At its meeting on 21 November 2012, the Board of Directors of Oslo Børs resolved to impose a violation charge on Norse Energy Corporation ASA for breach of the duty to publish an information document and a detailed stock exchange announcement within the stipulated deadlines, and a breach of the duty to submit a report to Oslo Børs regarding continued listing within the stipulated deadline.
On 21 November 2012 the Board of Oslo Børs made the following resolutions:
“A violation charge is imposed on Norse Energy Corporation ASA for the following breaches of Continuing Obligations of stock exchange listed companies:
- i. the duty to publish an information document before the stipulated deadline, cf. Continuing Obligations section 3.5.4
- ii. the duty to publish a detailed announcement before the stipulated deadline, cf. Continuing Obligations section 3.4.3
- iii. the duty to give Oslo Børs a report regarding continued listing at the exchange, cf. Continuing Obligations section 12.1.
The violation charge is set to the equivalent of two times the company’s annual listing fee, i.e. NOK 280, 000 cf. the Stock Exchange Regulations Section 31 and the Continuing Obligations of stock exchange listed companies Section 15.4.”
This decision may be appealed to the Stock Exchange Appeals Committee pursuant to the provisions of Chapter 8 of the Stock Exchange Regulations. Any appeal must be submitted within two weeks.
A brief summary of the case: Norse Energy Corporation issued an announcement on 15 March 2012 stating that it had entered into an agreement to sell its assets in New York State to EmKey Resources LLC. The sale was related to the company’s production operations, gathering system and pipelines in central New York. The consideration for the sale was USD 37 million, and the buyer was to receive a three-year warrant to purchase 81 million shares in Norse Energy Corporation at a strike price of NOK 0.40.
The sale was of such a size that it triggered the obligation to publish a detailed stock exchange announcement and an information document, in addition to provide Oslo Børs with a report on whether the company continued to comply with the requirements for continued listing. All deadlines for these documents were exceeded in violation of the applicable provisions in Continuing Obligations of stock exchange listed companies.

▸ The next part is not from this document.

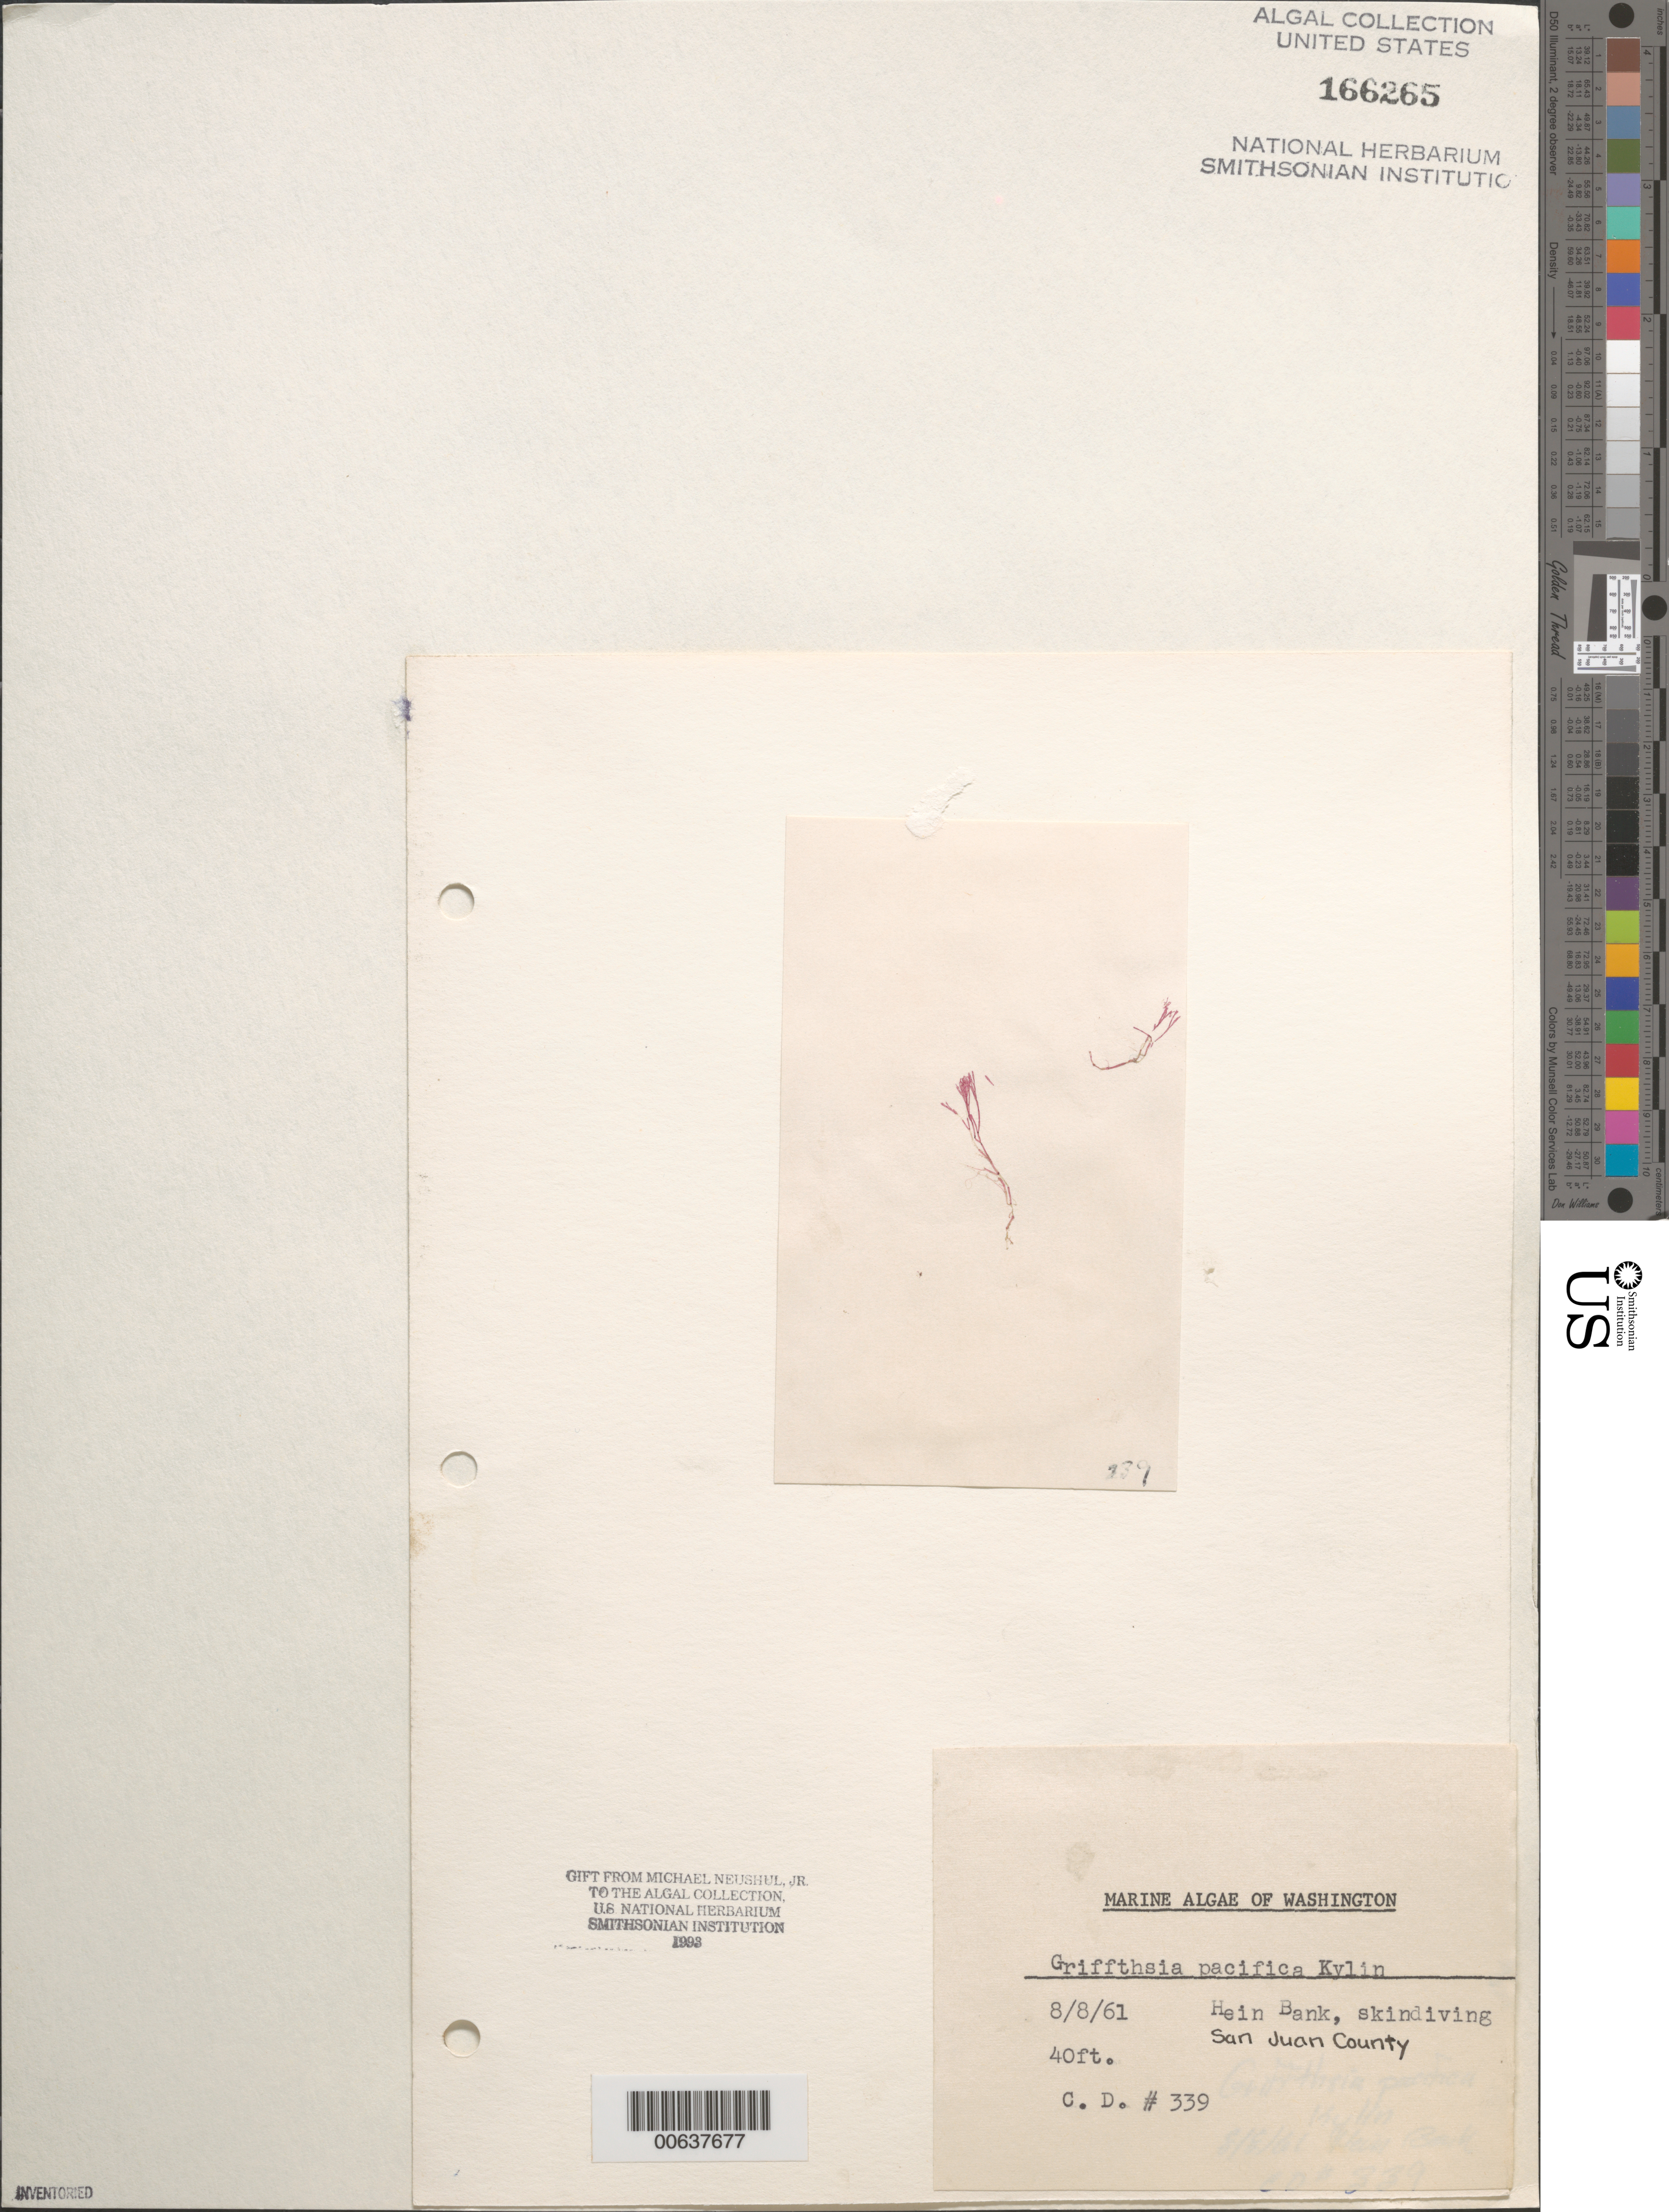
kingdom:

According to Continuing Obligations section 3.5.4, the company should publish an information document no later than 20 days after the conclusion of the contract. The company applied for an extension to 30 April 2012, but the information document was not made public within this deadline either. The document was made public 15 June 2012, approx. 7 weeks after the extended deadline.

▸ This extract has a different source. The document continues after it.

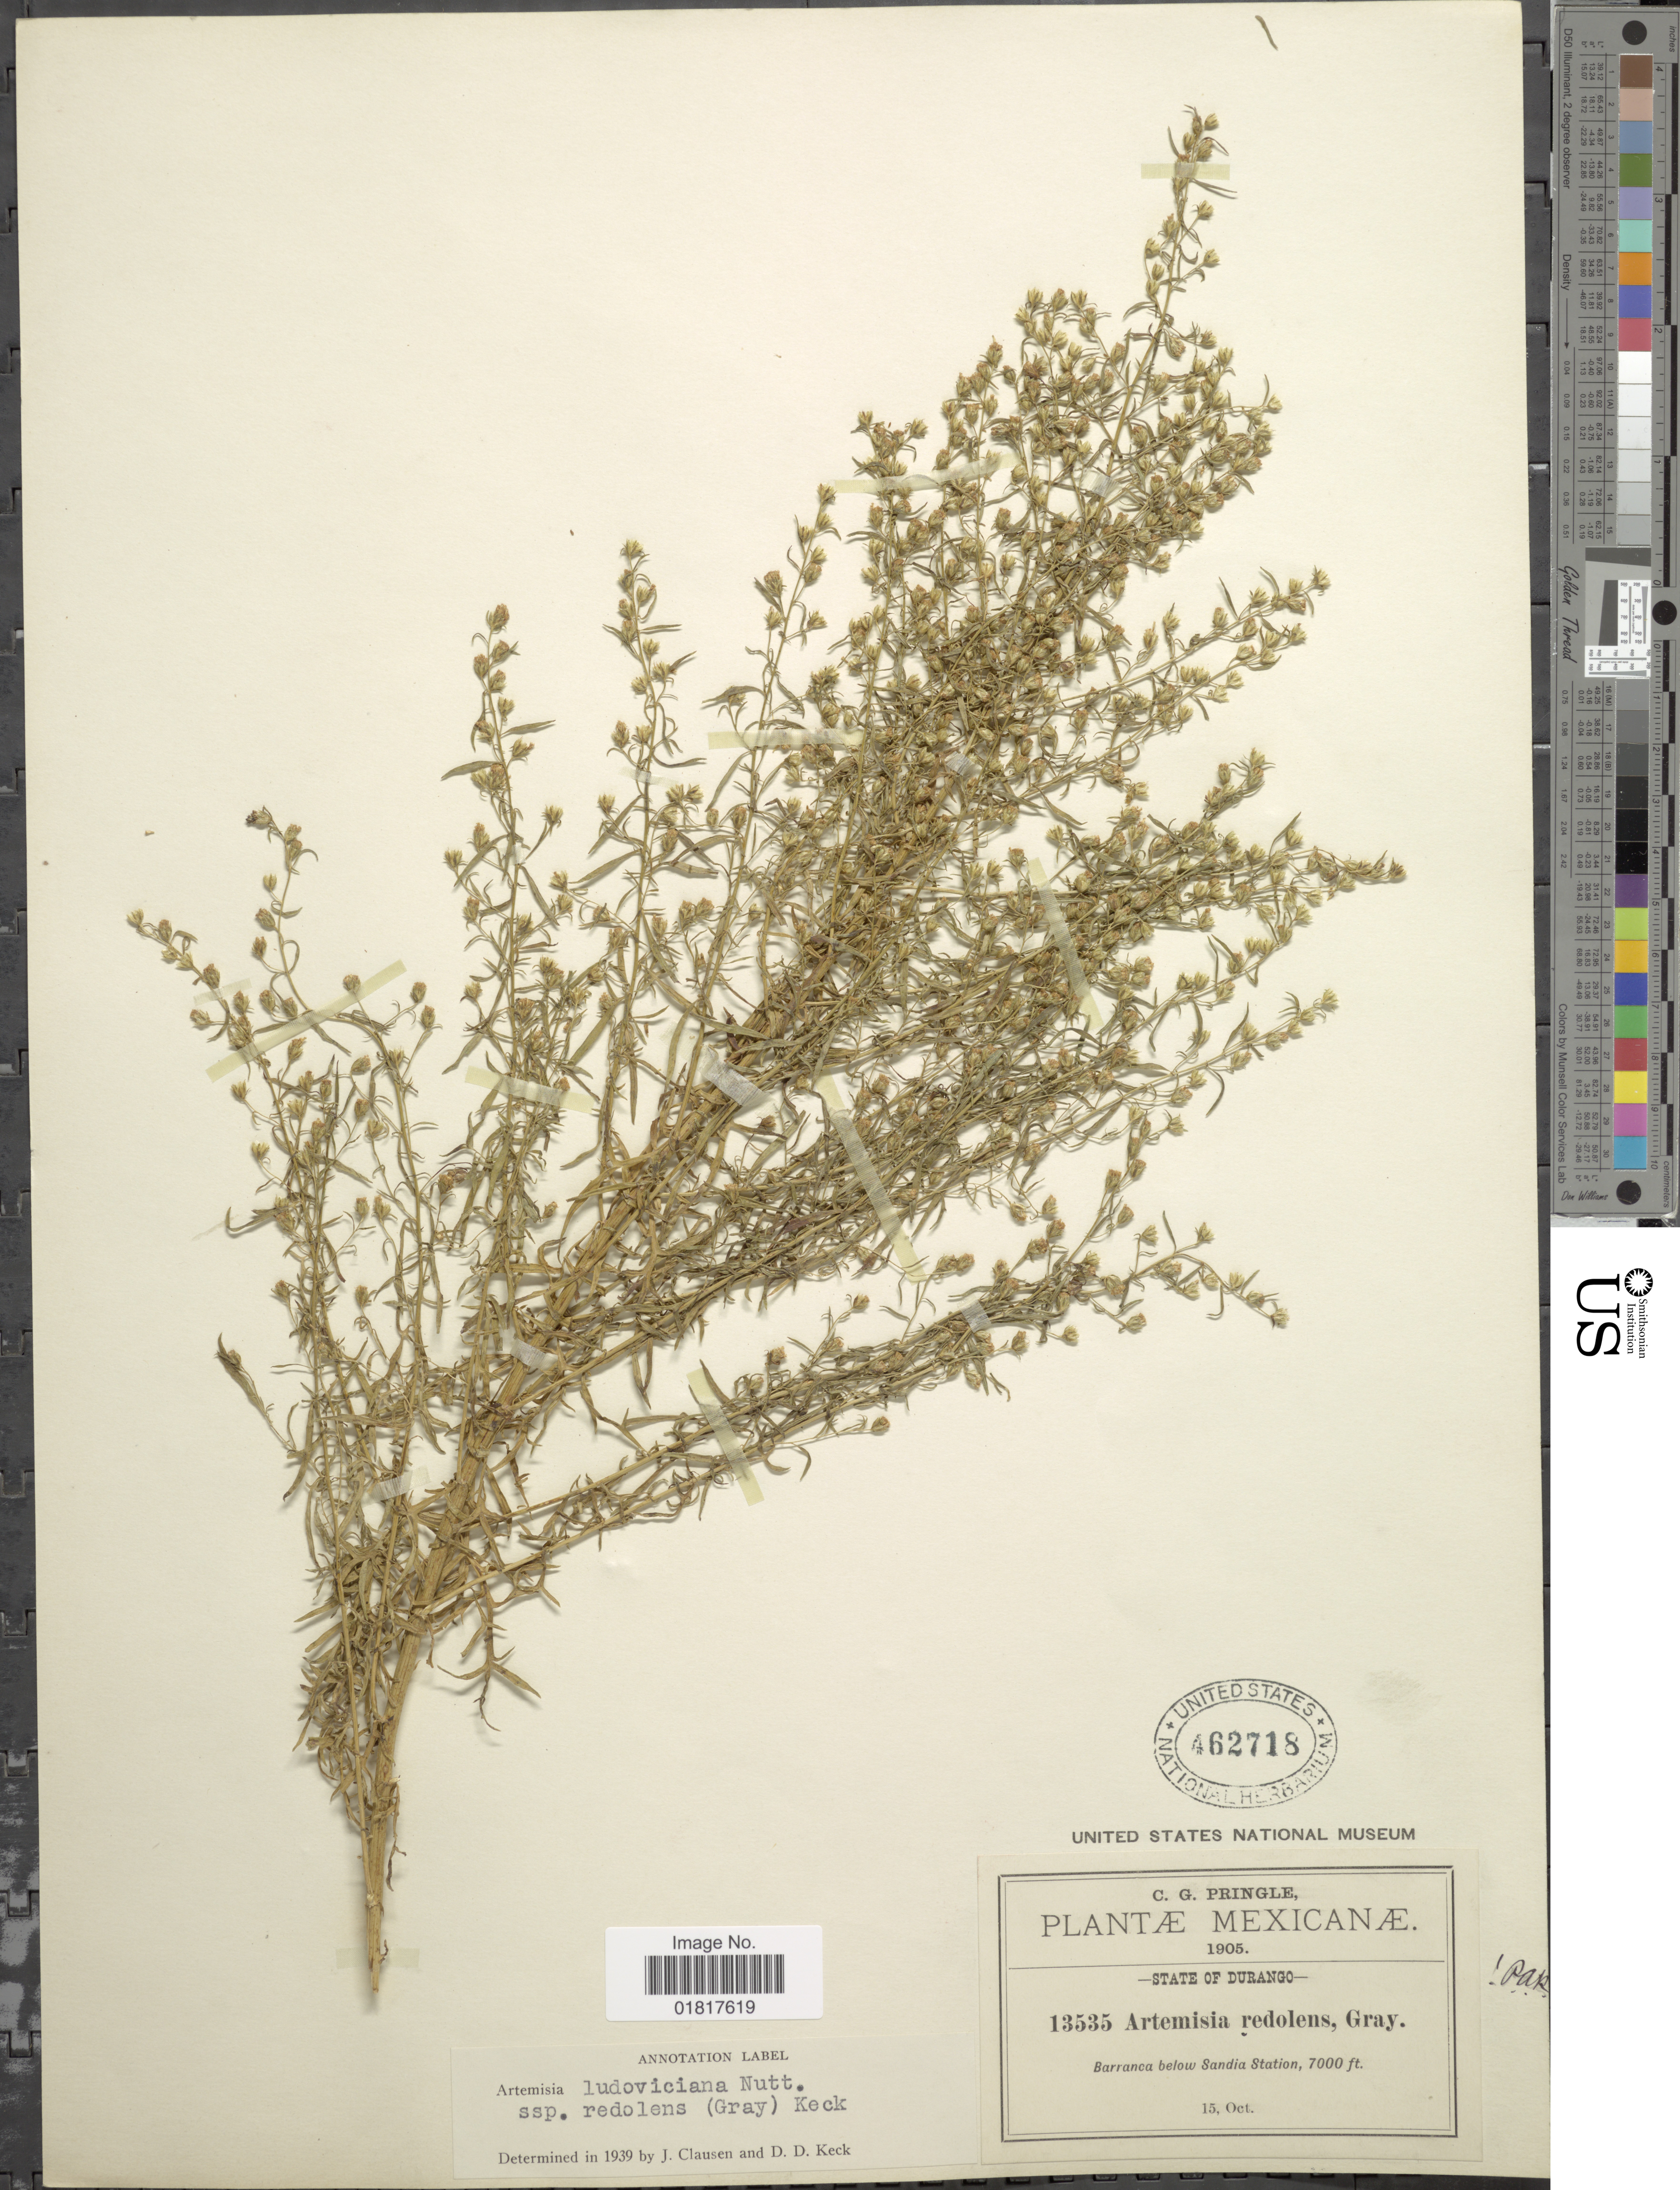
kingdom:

According to Continuing Obligations section 3.4.3, the company should publish a so-called extended stock exchange announcement no later than three days after the conclusion of the contract. The company published an announcement on 17 May 2012, approx. 8 weeks after the deadline.
According to Continuing Obligations section 12.1, the company should also provide Oslo Børs with a statement in respect of continued listing within 5 days after the conclusion of the contract. Such a statement was first given 15 June 2012, approx. 12 weeks after the deadline.
The company has also on a previous occasion regarding asset sales in February 2011 violated all three provisions and received on the on 3 June 2011 a letter from Oslo Børs criticizing the delays. This has been taken into consideration in assessing the violation charges, in addition to the fact that the delays for the company to fulfill its obligations were substantial.
The minutes of the Board’s consideration of this case will be made available on the Oslo Børs web site in due course under the heading ‘Regulations’, sub-heading ‘Decisions and Statements’.